Por que Ester foi ao concurso de beleza, no qual seria escolhida outra rainha para o rei Assuero? Ela não sabia que ele era um homem casado? Será que foi um caso de adultério entre eles?
Os relatos bíblicos devem ser analisados primeiramente à luz dos costumes e práticas do tempo em que foram escritos.
Nos tempos do Antigo Testamento, em Israel e nas demais nações, era comum a prática da poligamia especialmente entre os reis, e isso não era visto como adultério. Note que o rei Davi tinha muitas mulheres e não era considerado adultério quando ele arranjava mais uma. Adultério era tomar a mulher de outro homem, como foi o caso quando o rei teve relações sexuais com Bate-Seba, mulher de um de seus generais, chamado Urias.

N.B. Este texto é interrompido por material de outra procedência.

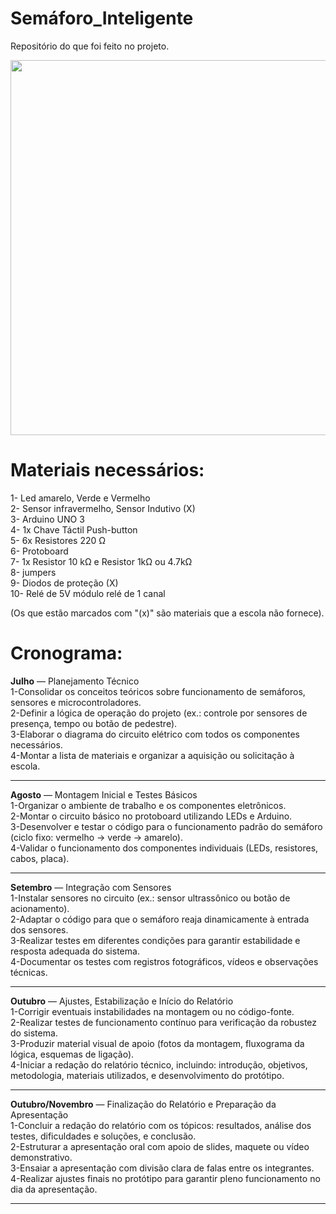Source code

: # Semáforo_Inteligente
Repositório do que foi feito no projeto.

<img src="file:///C:/Users/Matheus/Downloads/Sem%C3%A1foro%20Inteligente.png" width="600"/>














# Materiais necessários:

1- Led amarelo, Verde  e Vermelho<br>
2- Sensor infravermelho, Sensor Indutivo (X)<br>
3- Arduino UNO 3<br>
4- 1x Chave Táctil Push-button<br>
5- 6x Resistores 220 Ω<br>
6- Protoboard<br>
7- 1x Resistor 10 kΩ e Resistor 1kΩ ou 4.7kΩ<br>
8- jumpers<br>
9- Diodos de proteção (X)<br>
10- Relé de 5V módulo relé de 1 canal<br>

(Os que estão marcados com "(x)" são materiais que a escola não fornece).

# Cronograma:
<strong>Julho</strong> — Planejamento Técnico<br>
1-Consolidar os conceitos teóricos sobre funcionamento de semáforos, sensores e microcontroladores.<br>
2-Definir a lógica de operação do projeto (ex.: controle por sensores de presença, tempo ou botão de pedestre).<br>
3-Elaborar o diagrama do circuito elétrico com todos os componentes necessários.<br>
4-Montar a lista de materiais e organizar a aquisição ou solicitação à escola.<br>

---

<strong>Agosto</strong> — Montagem Inicial e Testes Básicos<br>
1-Organizar o ambiente de trabalho e os componentes eletrônicos.<br>
2-Montar o circuito básico no protoboard utilizando LEDs e Arduino.<br>
3-Desenvolver e testar o código para o funcionamento padrão do semáforo (ciclo fixo: vermelho → verde → amarelo).<br>
4-Validar o funcionamento dos componentes individuais (LEDs, resistores, cabos, placa).<br>

---

<strong>Setembro</strong> — Integração com Sensores<br>
1-Instalar sensores no circuito (ex.: sensor ultrassônico ou botão de acionamento).<br>
2-Adaptar o código para que o semáforo reaja dinamicamente à entrada dos sensores.<br>
3-Realizar testes em diferentes condições para garantir estabilidade e resposta adequada do sistema.<br>
4-Documentar os testes com registros fotográficos, vídeos e observações técnicas.<br>

---

<strong>Outubro</strong> — Ajustes, Estabilização e Início do Relatório<br>
1-Corrigir eventuais instabilidades na montagem ou no código-fonte.<br>
2-Realizar testes de funcionamento contínuo para verificação da robustez do sistema.<br>
3-Produzir material visual de apoio (fotos da montagem, fluxograma da lógica, esquemas de ligação).<br>
4-Iniciar a redação do relatório técnico, incluindo: introdução, objetivos, metodologia, materiais utilizados, e desenvolvimento do protótipo.<br>

---

<strong>Outubro/Novembro</strong> — Finalização do Relatório e Preparação da Apresentação<br>
1-Concluir a redação do relatório com os tópicos: resultados, análise dos testes, dificuldades e soluções, e conclusão.<br>
2-Estruturar a apresentação oral com apoio de slides, maquete ou vídeo demonstrativo.<br>
3-Ensaiar a apresentação com divisão clara de falas entre os integrantes.<br>
4-Realizar ajustes finais no protótipo para garantir pleno funcionamento no dia da apresentação.<br>



---


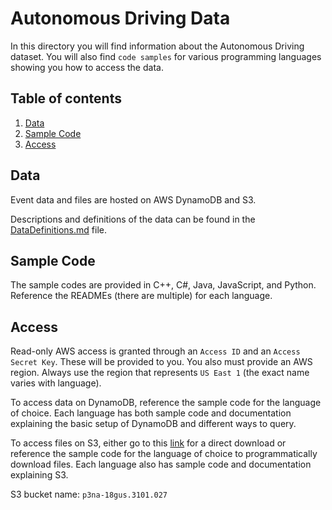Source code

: # Autonomous Driving Data

In this directory you will find information about the Autonomous Driving dataset. You will also find `code samples` for various programming languages showing you how to access the data.

## Table of contents

1. [Data](#data)
2. [Sample Code](#sample-code)
3. [Access](#access)

## Data

Event data and files are hosted on AWS DynamoDB and S3.

Descriptions and definitions of the data can be found in the [DataDefinitions.md](./DataDefinitions.md) file.

## Sample Code

The sample codes are provided in C++, C#, Java, JavaScript, and Python. Reference the READMEs (there are multiple) for each language.

## Access

Read-only AWS access is granted through an `Access ID` and an `Access Secret Key`. 
These will be provided to you. You also must provide an AWS region. 
Always use the region that represents `US East 1` (the exact name varies with language).

To access data on DynamoDB, reference the sample code for the language of choice. Each language has both sample code and documentation explaining the basic setup of DynamoDB and different ways to query.

To access files on S3, either go to this [link](http://p3na-18gus.3101.027.s3-website-us-east-1.amazonaws.com/) for a direct download or reference the sample code for the language of choice to programmatically download files. Each language also has sample code and documentation explaining S3.

S3 bucket name: `p3na-18gus.3101.027`


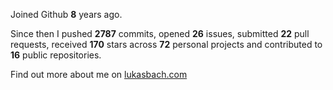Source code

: Joined Github **8** years ago.

Since then I pushed **2787** commits, opened **26** issues, submitted **22** pull requests, received **170** stars across **72** personal projects and contributed to **16** public repositories.

Find out more about me on [lukasbach.com](https://lukasbach.com)

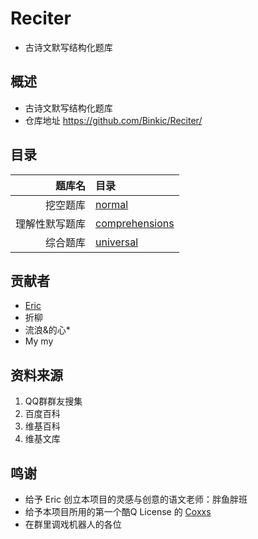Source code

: # Reciter
- 古诗文默写结构化题库

## 概述
- 古诗文默写结构化题库
- 仓库地址 <https://github.com/Binkic/Reciter/>

## 目录
| 题库名 | 目录 |
| -----: | :----- |
| 挖空题库 | [normal](normal/) |
| 理解性默写题库 | [comprehensions](comprehensions/) |
| 综合题库 | [universal](universal/) |

## 贡献者
- [Eric](https://superexercisebook.com/)
- 折柳
- 流浪&的心*
- My my

## 资料来源
1. QQ群群友搜集
2. 百度百科
3. 维基百科
4. 维基文库

## 鸣谢
- 给予 Eric 创立本项目的灵感与创意的语文老师：胖鱼胖班
- 给予本项目所用的第一个酷Q License 的 [Coxxs](https://coxxs.me/)
- 在群里调戏机器人的各位
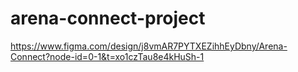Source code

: # arena-connect-project
https://www.figma.com/design/j8vmAR7PYTXEZihhEyDbny/Arena-Connect?node-id=0-1&t=xo1czTau8e4kHuSh-1
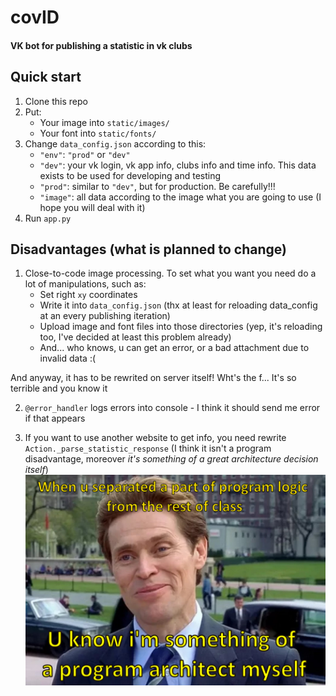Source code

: # covID
#### VK bot for publishing a statistic in vk clubs




## Quick start
1. Clone this repo
2. Put:
    * Your image into `static/images/` 
    * Your font into `static/fonts/`
3. Change `data_config.json` according to this:
    * `"env"`: `"prod"` or `"dev"`
    * `"dev"`: your vk login, vk app info, clubs info and time info. This data exists to be used for developing and testing
    * `"prod"`: similar to `"dev"`, but for production. Be carefully!!!
    * `"image"`: all data according to the image what you are going to use (I hope you will deal with it)
4. Run `app.py`

## Disadvantages (what is planned to change)
1. Close-to-code image processing. To set what you want you need do a lot of manipulations, such as:
    * Set right `xy` coordinates
    * Write it into `data_config.json` (thx at least for reloading data_config at an every publishing iteration)
    * Upload image and font files into those directories (yep, it's reloading too, I've decided at least this problem already)
    * And... who knows, u can get an error, or a bad attachment due to invalid data :(

And anyway, it has to be rewrited on server itself! Wht's the f... It's so terrible and you know it

2. `@error_handler` logs errors into console - I think it should send me error if that appears

3. If you want to use another website to get info, you need rewrite `Action._parse_statistic_response` (I think it isn't a program disadvantage, moreover *it's something of a great architecture decision itself*)
![](delete_me_after_reading_readme/image.jpg)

É verdade que a poligamia nunca esteve nos planos de Deus, que criou uma mulher para Adão e, consequentemente, deu apenas um marido para Eva. Foi o pecado que deu origem à poligamia, que brotou primeiramente entre os descendentes de Caim (ver Lameque e suas duas esposas, em Gênesis 4:19). Vários patriarcas, incluindo Abraão e seu neto Jacó, foram polígamos (Gn 25:5, 6; 31:17). Mas, nos tempos do Novo Testamento, essa prática foi desestimulada (ver I Co 7:2, 3).
À semelhança dos demais reis daquela época, o rei Assuero era polígamo. Assim, não era considerado adultério ter relações com Ester, pois ela não era mulher casada, e sim solteira.
É muitas vezes perguntado se Ester poderia ter evitado o concurso de beleza, no qual haveria a escolha de outra rainha para o lugar de Vasti. Nessa questão, os teólogos estão bem divididos quanto à resposta: uns dizem que Ester foi ao concurso de beleza por livre e espontânea vontade; outros pensam exatamente o contrário. Estes últimos crêem que nenhuma mulher estava em condição de exercer o direito de escolha face ao decreto real, e que elas foram levadas ao rei contra a vontade delas.
O livro de Ester parece sugerir que Ester não foi àquele concurso de beleza por vontade própria. Vejamos o que nos dizem alguns versos do livro que leva o seu nome:
“Tragam-se moças para o rei . . .” (2:2); “Ponha o rei comissários…, que reúnam todas as moças virgens…” (2:3); ” Em se divulgando, pois, o mandado do rei e a sua lei, ao serem ajuntadas muitas moças na cidadela de Susã…, levaram também Ester à casa do rei” (2:8); “Assim, foi levada Ester ao rei Assuero, à casa real” (2:16).
Alguém poderia pensar que era uma grande honra participar daquele evento e ser uma candidata à condição de esposa do rei. Mas as circunstâncias poderiam não ser assim tão boas para as participantes. Somente uma delas seria a escolhida: a que mais satisfizesse sexualmente o rei. Depois de ficar uma noite com o rei, se não fosse escolhida, tal candidata não voltava para casa. Ela se tornava concubina do rei, e ia morar na “casa das mulheres” (nome para o harém real). Ali viviam num regime de quase viuvez, pois só voltava a ter relações com o rei se este a chamasse pelo nome (2:14) – algo bastante raro, devido ao elevado número de mulheres e concubinas reais. A própria rainha Ester queixou-se ao primo Mordecai que, em determinada ocasião, se havia passado todo um mês sem ser “chamada para entrar ao rei” (4:11).
No entanto, forçada ou não a participar daquele evento, uma vez nele, Ester fez o melhor que podia, naquela circunstância. Possivelmente creu que Deus poderia transformar aqueles acontecimentos em algo bom para ela e seu povo ( judeu). Era essa a opinião de seu primo Mordecai: “Quem sabe se para conjuntura como esta é que foste elevada a rainha?” (4:14).
O certo é que não conhecemos todos os detalhes quanto à elevação de Ester a rainha da Pérsia. Mas, apesar do que lhe aconteceu, ela não perdeu sua fé em Deus e ajudou a salvar seu povo de uma destruição certa. Verdadeiramente, para ela se cumpriram as palavras de Paulo: “Sabemos que todas as coisas cooperam para o bem daqueles que amam a Deus, daqueles que são chamados segundo o Seu propósito” (Rm 8:28).